Three-Phase Architecture

┌──────────────┐     ┌──────────────────┐     ┌──────────────────┐
│   Phase 1    │     │     Phase 2      │     │     Phase 3      │
│   Spatial    │────>│   Lightcurve     │────>│   Detection      │
│   Matching   │     │   Evaluation     │     │   Criteria       │
│  (parallel)  │     │ (parallel/seq)   │     │   (parallel)     │
└──────────────┘     └──────────────────┘     └──────────────────┘

Phase 1: Spatial-Temporal Matching

For each transient instance, find all survey observations that overlap in both sky position and time window:

  • Sky position: HEALPix cone query centered on the transient's (RA, Dec) with the instrument's field-of-view radius
  • Time window: \([t_\mathrm{exp},\; t_\mathrm{exp} + \Delta t \cdot (1 + z)]\) where \(\Delta t\) is a configurable window (default 100 days)

This phase runs fully parallel via Rayon. Transients with zero matching observations are immediately discarded.

Phase 2: Lightcurve Evaluation

For each transient with matching observations, evaluate the lightcurve model at the observed times and bands to produce apparent magnitudes:

  • Rust-native models (MetzgerKNModel, BlastwaveModel): run in parallel via Rayon
  • Python callback models (fiestaEM, custom .predict()): run sequentially due to the Python GIL

The model returns a LightcurveEvaluation containing apparent magnitudes per band at each observation time.
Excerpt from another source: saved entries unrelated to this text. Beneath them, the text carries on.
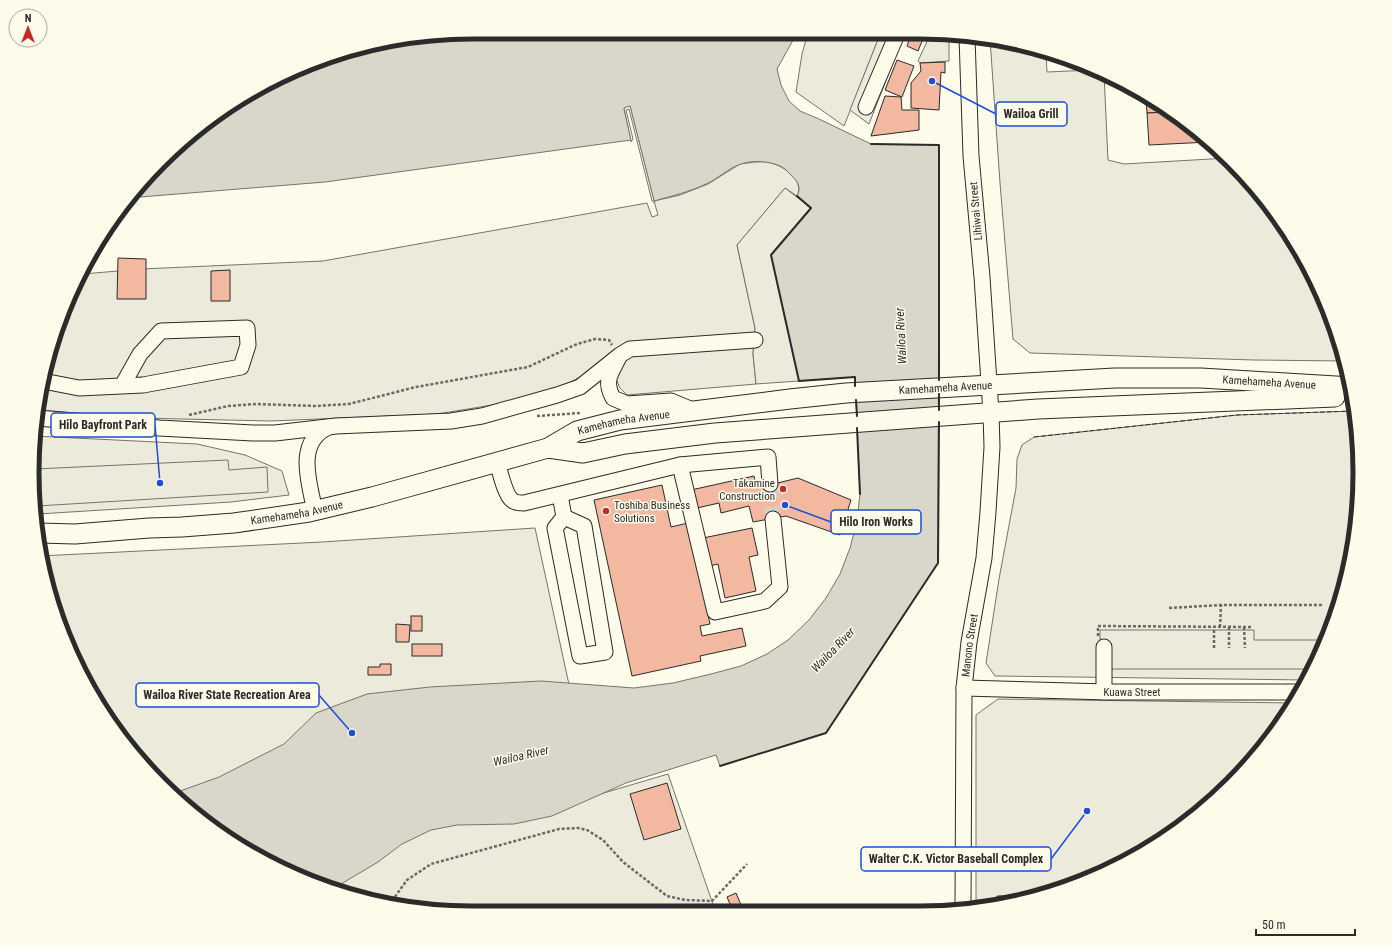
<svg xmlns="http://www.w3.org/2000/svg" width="1392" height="945" viewBox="0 0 1392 945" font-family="'Roboto Condensed',sans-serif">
<rect width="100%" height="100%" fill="#fdfbea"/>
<g fill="#ecebdb" stroke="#74746e">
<polygon points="881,32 844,126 796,92 802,54 808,33"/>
<polygon points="990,39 1005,40 1046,54 1047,72 1092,70 1104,74 1108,160 1124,164 1228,158 1231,161 1286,228 1326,304 1344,361 1254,360 1030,353 1013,339 1000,183"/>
<path d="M755,162C760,162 766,161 771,163C784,166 805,181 797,196L785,188L737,245L755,328L753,354L756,384L627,395L620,388L617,381L590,372L555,390L511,402L437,414L271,421L137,418L38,410L47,359L65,304L83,274L141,269L323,261L647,203L652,217L658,215L654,201L680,195L708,184L740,164Z"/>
<polygon points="1354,411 1360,472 1352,558 1327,641 1306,680 995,676 986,663 999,579 1016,488 1017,459 1022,445 1034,437 1237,415"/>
<polygon points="34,436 197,444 245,455 282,471 289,495 231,502 38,514 33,443"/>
<polygon points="535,528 568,680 597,795 668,774 716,913 473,913 387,905 277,867 205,822 161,784 91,693 55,614 40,556 322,542"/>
<polygon points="998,699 1294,703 1286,717 1231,784 1164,839 1088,879 1006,904 976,907 976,715"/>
</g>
<g fill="#eceadb" stroke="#74746e">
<polygon points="881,32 905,32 869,124 850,110"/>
<polygon points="931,33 949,35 949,61 920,63 918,61"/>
<polygon points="785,188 811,208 771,255 799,381 756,384 753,354 755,328 737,245"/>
<polygon points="228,460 229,470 267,467 268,492 37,506 35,469"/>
<polygon points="1100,630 1254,630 1254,640 1327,640 1311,669 1100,669"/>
</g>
<path fill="#d8d7c9" stroke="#74746e" d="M797,33L777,69L781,85L789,101L800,111L819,119L871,144L939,145L938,563L826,733L720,766L716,755L626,783L552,816L514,824L457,825L431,830L402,844L378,862L336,887L277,867L205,822L172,794L219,777L284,744L316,713L367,694L430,687L541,681L634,688L673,683L711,674L741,666L767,654L788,640L809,620L826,598L840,574L850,548L857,521L860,494L855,377L799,381L771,255L811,209L797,196C801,189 799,183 793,177C789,173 785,168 780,166C769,161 752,160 741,164C728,168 718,179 706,184C689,192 672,196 654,201L630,106L624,109L631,140L325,182L128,198L161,161L228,106L331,55L415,36Z"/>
<polygon fill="#fdfbea" stroke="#74746e" points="630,106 654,201 655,203 652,201 629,109 626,110 633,139 631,142 631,140 624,108"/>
<g fill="#f2b8a0" stroke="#2b2b2b">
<polygon points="912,32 920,32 925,34 918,51 907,46"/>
<polygon points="897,60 914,66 902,97 885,90"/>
<polygon points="945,62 945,73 941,72 939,110 911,108 911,83 921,71 920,63"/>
<polygon points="885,96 901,97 902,110 919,110 919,130 871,136"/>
<polygon points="1146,97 1170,112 1147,113"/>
<polygon points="1170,112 1187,123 1209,142 1149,145 1147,113"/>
<polygon points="118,258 146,259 146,299 117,299"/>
<polygon points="230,270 230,301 211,301 211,271"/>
<polygon points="754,476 757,488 798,478 851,500 840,535 786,516 753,522 749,506 721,513 719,503 697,508 691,490"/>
<polygon points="662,485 671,527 688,523 710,624 700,626 702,636 742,628 746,646 700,656 701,661 632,676 594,500"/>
<polygon points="752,528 758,555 749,557 756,591 725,598 718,564 709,566 703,538"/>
<rect x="411" y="616" width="11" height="15"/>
<polygon points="396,624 410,625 409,642 396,642"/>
<rect x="412" y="644" width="30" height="12"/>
<polygon points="380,664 391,664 391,675 368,675 368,667 380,667"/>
<polygon points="667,783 681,829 644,840 630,794"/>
<polygon points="736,893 741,905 732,909 727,897"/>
<polygon points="997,896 1011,896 1011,900 1020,900 1006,904 997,905"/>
<polygon points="752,905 756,913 742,913 741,911"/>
</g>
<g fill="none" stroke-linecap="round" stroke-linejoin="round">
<polyline stroke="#d3d1c4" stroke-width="15" stroke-dasharray="15 8" stroke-linecap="butt" points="770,484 773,519"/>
<defs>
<g id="minor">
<polyline points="866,107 898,32"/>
<path d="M618,359C610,375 604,381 613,398L627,404L671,401L695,411"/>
<polyline points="43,381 79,388 143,385 241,367 248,345 247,328 161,331 140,354 122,386"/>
<polyline points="37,418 159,428 253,433 275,433 336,426 451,421 482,416 557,395 580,387 620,355 630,349 755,340"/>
<path d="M497,462C500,471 505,495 512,500C515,503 520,503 524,503L680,465L768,457L770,484"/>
<polyline points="680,465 715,612 765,601 780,587 773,519"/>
<polyline points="560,495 564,517 555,528 580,656 605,652 584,526 564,517"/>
<path d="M315,511C309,483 295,441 329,427"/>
<polyline points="1104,647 1104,692"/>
<path id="s1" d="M964,688L1109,692H1299"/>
<path id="s2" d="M963,909L964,688L969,642L984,558L988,512L992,447L991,413L982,277L971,156L967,37"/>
</g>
<g id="major">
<polyline points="548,448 583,453 625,444 715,433 1038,409 1335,397"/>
<path id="s3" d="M39,533L75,534L149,528L182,527L234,523L309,512L372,497L548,448L577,431L620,420L790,399L846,393L1115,378H1201L1352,387"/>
</g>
</defs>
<use href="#minor" stroke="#2b2b2b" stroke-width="17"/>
<use href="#major" stroke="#2b2b2b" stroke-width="21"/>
<g stroke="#6a6964" stroke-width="2.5" stroke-dasharray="3 2" stroke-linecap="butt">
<polyline points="189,415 228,406 256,404 316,406 349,404 416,387 528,367 577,344 595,339 609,340 612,345"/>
<polyline points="537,416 580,413"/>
<polyline points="1169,608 1221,605 1324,605"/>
<polyline points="1220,627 1221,605"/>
<polyline points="1229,627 1229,648"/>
<polyline points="1244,627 1245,648"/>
<polyline points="1098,636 1098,626 1253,627"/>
<polyline points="1214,648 1214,627"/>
<polyline points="389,905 407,880 431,864 559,829 578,828 587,830 603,840 623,862 667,896 685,900 712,901 747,864"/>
</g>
<use href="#minor" stroke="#fdfbea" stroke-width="15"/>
<use href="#major" stroke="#fdfbea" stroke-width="19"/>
<polyline stroke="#2b2b2b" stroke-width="1" stroke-dasharray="5 2" stroke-linecap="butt" points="1034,437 1237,415 1354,411"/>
<g stroke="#2b2b2b" stroke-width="2">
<polyline points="871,144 939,145 939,380"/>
<polyline points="797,196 811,208 771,255 799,381 855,377 855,386"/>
<polyline points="856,400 857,416"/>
<polyline points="939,410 939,394"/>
<polyline points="857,428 860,494"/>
<polyline points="720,766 826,733 938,563 939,422"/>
</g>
</g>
<g fill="#c62828" stroke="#fdfbea" stroke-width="1.5">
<circle cx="783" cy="489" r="4"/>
<circle cx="606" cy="511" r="4"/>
</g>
<g text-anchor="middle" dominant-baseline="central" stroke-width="3" stroke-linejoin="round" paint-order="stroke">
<g font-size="11" fill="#2b2b2b" stroke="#fdfbea">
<text transform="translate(976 211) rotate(-95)">Lihiwai Street</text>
<text stroke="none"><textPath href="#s3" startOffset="1248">Kamehameha Avenue</textPath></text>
<text stroke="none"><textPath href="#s3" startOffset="924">Kamehameha Avenue</textPath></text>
<text stroke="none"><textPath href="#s3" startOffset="600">Kamehameha Avenue</textPath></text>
<text stroke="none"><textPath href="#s3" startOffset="259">Kamehameha Avenue</textPath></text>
<text stroke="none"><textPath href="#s2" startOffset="264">Manono Street</textPath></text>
<text stroke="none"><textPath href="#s1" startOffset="168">Kuawa Street</textPath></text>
</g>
<g font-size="11" fill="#2b2b2b" stroke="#fdfbea" text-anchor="end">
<text x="775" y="483">Takamine<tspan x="775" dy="13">Construction</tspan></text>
<text x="614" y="505" text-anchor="start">Toshiba Business<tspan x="614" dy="13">Solutions</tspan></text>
</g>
<g font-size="12" font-style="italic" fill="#2b2b2b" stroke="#fdfbea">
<text transform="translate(901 336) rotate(-93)">Wailoa River</text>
<text transform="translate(833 650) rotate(-46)">Wailoa River</text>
<text transform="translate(521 756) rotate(-13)">Wailoa River</text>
</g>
</g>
<path d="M0 0H1392V945H0ZM472 39H920A433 433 0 0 1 1353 472V473A433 433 0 0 1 920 906H472A433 433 0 0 1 39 473V472A433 433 0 0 1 472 39Z" fill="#fdfbea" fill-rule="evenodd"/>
<path fill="none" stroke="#2b2b2b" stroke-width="5" d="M472 39H920A433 433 0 0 1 1353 472V473A433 433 0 0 1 920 906H472A433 433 0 0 1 39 473V472A433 433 0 0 1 472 39Z"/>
<path fill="none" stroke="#1d4ed8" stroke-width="1.5" d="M932 81L996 114M160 483L155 425M785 505L831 522M352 733L319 695M1087 811L1051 859"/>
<g fill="#1d4ed8" stroke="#fdfbea" stroke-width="1.5">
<circle cx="932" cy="81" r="4"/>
<circle cx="160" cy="483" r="4"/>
<circle cx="785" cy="505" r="4"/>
<circle cx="352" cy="733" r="4"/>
<circle cx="1087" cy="811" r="4"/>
</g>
<g fill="#fdfbea" stroke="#1d4ed8" stroke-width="1.5">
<rect x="996" y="102" width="71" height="24" rx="4"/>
<rect x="51" y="413" width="104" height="24" rx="4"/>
<rect x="831" y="510" width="90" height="24" rx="4"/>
<rect x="136" y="683" width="183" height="24" rx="4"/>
<rect x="861" y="847" width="190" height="24" rx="4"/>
</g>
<g font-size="12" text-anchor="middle" font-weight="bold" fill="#2b2b2b">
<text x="1031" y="118">Wailoa Grill</text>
<text x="103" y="429">Hilo Bayfront Park</text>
<text x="876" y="526">Hilo Iron Works</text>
<text x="227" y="699">Wailoa River State Recreation Area</text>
<text x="956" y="863">Walter C.K. Victor Baseball Complex</text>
</g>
<g transform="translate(28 28)"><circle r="19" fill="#fdfbea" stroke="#a9a89e"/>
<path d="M0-3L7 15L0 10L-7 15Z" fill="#c62828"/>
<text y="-6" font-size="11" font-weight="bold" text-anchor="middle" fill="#2b2b2b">N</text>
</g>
<path d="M1256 929v6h99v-6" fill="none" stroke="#2b2b2b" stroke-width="2"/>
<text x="1262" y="929" font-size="12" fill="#2b2b2b" stroke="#fdfbea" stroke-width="3" paint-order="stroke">50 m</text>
</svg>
Phase 3: Detection Evaluation

Apply detection criteria to each transient's lightcurve+observation pairs:

  • Compare apparent magnitude to observation limiting magnitude (SNR check)
  • Count detections across bands
  • Evaluate rise/fade rate constraints (fast-transient criteria)
  • Check minimum band and timespan requirements

This phase runs fully parallel via Rayon.

Population Generation

Before the pipeline runs, each PopulationGenerator draws \(N\) transient instances with:

  • Redshift \(z\) sampled from the volumetric rate distribution \(dN/dz \propto dV/dz\) via rejection sampling
  • Luminosity distance \(d_L(z)\) from flat \(\Lambda\)CDM cosmology
  • Sky position (RA, Dec) uniform on the sphere
  • Explosion time \(t_\mathrm{exp}\) uniform within the survey's MJD range
  • Physical parameters drawn from population-specific distributions
  • Extinction \(A_V^\mathrm{MW}\) and \(A_V^\mathrm{host}\) from Gaussian distributions

Rate Recovery

After the pipeline completes, detection efficiency is computed as:

\[ \epsilon(z) = \frac{N_\mathrm{det}(z)}{N_\mathrm{sim}(z)} \]

The all-sky detection rate is then:

\[ \dot{N}_\mathrm{det} = \mathcal{R} \cdot \frac{\Omega_\mathrm{survey}}{4\pi} \cdot \int_0^{z_\mathrm{max}} \epsilon(z) \cdot \frac{dV}{dz} \cdot \frac{1}{1+z} \, dz \]

where \(\mathcal{R}\) is the volumetric rate (Gpc\(^{-3}\) yr\(^{-1}\)), \(\Omega_\mathrm{survey}\) is the survey solid angle, and the \(1/(1+z)\) factor accounts for cosmological time dilation.